Exercise requirements:
Reproduce the data with every occurrence of "versions" replaced by "builds" and all other text unchanged. Omit the pictures from your answer.

Given data:
════════

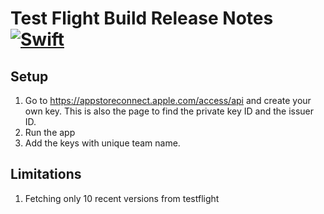 # Test Flight Build Release Notes [![Swift](https://github.com/NayanBhut/TestFlightReleaseNotes/actions/workflows/Build.yml/badge.svg?branch=main)](https://github.com/NayanBhut/TestFlightReleaseNotes/actions/workflows/Build.yml)

<h2>Setup</h2>

1. Go to https://appstoreconnect.apple.com/access/api and create your own key. This is also the page to find the private key ID and the issuer ID.
2. Run the app
3. Add the keys with unique team name.

<h2>Limitations</h2>

1. Fetching only 10 recent versions from testflight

════════

Solution for this problem:
 # Test Flight Build Release Notes [![Swift](https://github.com/NayanBhut/TestFlightReleaseNotes/actions/workflows/Build.yml/badge.svg?branch=main)](https://github.com/NayanBhut/TestFlightReleaseNotes/actions/workflows/Build.yml)

<h2>Setup</h2>

1. Go to https://appstoreconnect.apple.com/access/api and create your own key. This is also the page to find the private key ID and the issuer ID.
2. Run the app
3. Add the keys with unique team name.

<h2>Limitations</h2>

1. Fetching only 10 recent builds from testflight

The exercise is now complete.